En février 2019, la Cour d’appel tranche dans l’affaire Webasto c. Transport TFI 6, 2019 QCCA 342.
Sous la plume des juges François Pelletier, Robert Mainville et Simon Ruel, la Cour d’appel est claire. Le principe central de la procédure civile reste celui de la contradiction, et prétendre que l’expertise commune est la règle dans notre régime de procédure civile relève d’une impropriété de langage et pourrait même être perçu comme une erreur de droit.

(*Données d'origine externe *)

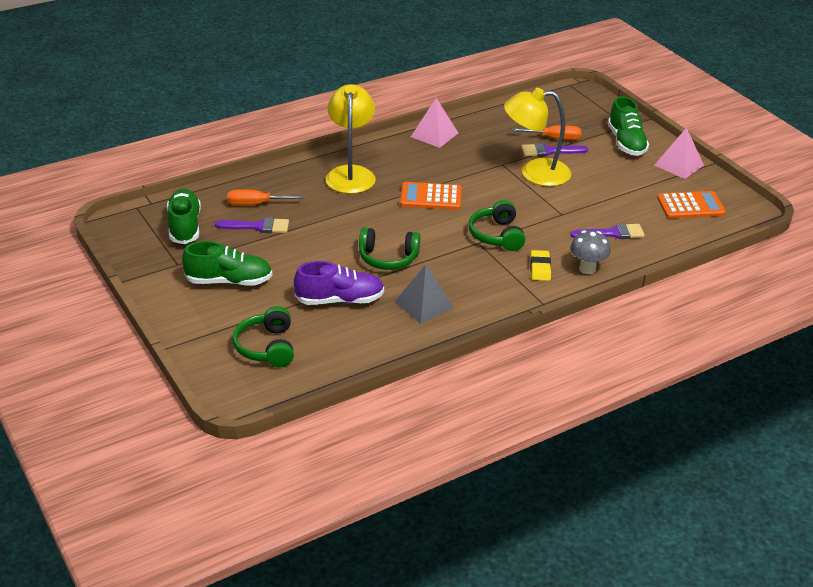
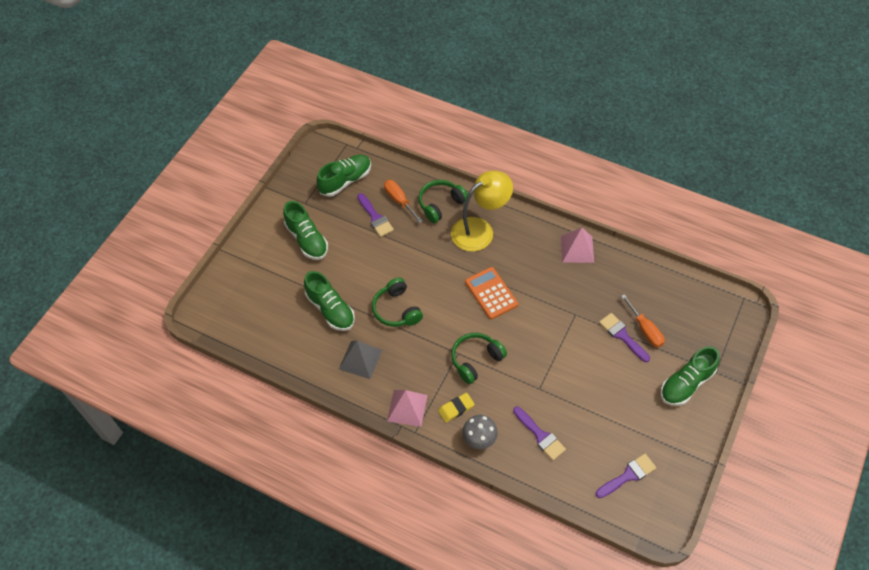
camera: 60 degrees right, 20 degrees up
green headphones [232,306,294,367] -> green headphones moved to [419,180,468,223]
purple shoe [294,261,384,305] -> green shoe [304,271,355,331]
yellow lamp [504,88,571,186] -> none
pink pyramid [654,127,704,179] -> pink pyramid moved to [387,390,428,427]
orange calculator [657,191,726,219] -> purple brush [596,454,656,498]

Au paragraphe 13 de sa décision, la Cour d’appel mentionne que dans toute affaire contentieuse, les tribunaux doivent, même d’office, respecter le principe fondamental de contradiction et veiller à le faire appliquer. « Ils ne peuvent fonder leur décision sur des moyens que les parties n’ont pas été en mesure de débattre », précise la Cour.
Au paragraphe 15 de sa décision, la Cour d’appel vient imposer aux tribunaux de première instance de faire une analyse attentive et motivée de chaque cas en examinant la source et les composantes du litige qui oppose les parties, et ce, afin de déterminer l’étendue de la preuve requise pour parvenir à la solution du dossier.
Dans cette affaire Webasto c. Transport TFI 6, la Cour d’appel conclut que le juge de première instance n’a pas analysé le bien-fondé des motifs invoqués par les parties sur la question du type d’expertise appropriée. Plus particulièrement, le jugement de première instance ne fait pas mention des arguments invoqués par la partie qui s’oppose à la réalisation d’une expertise commune.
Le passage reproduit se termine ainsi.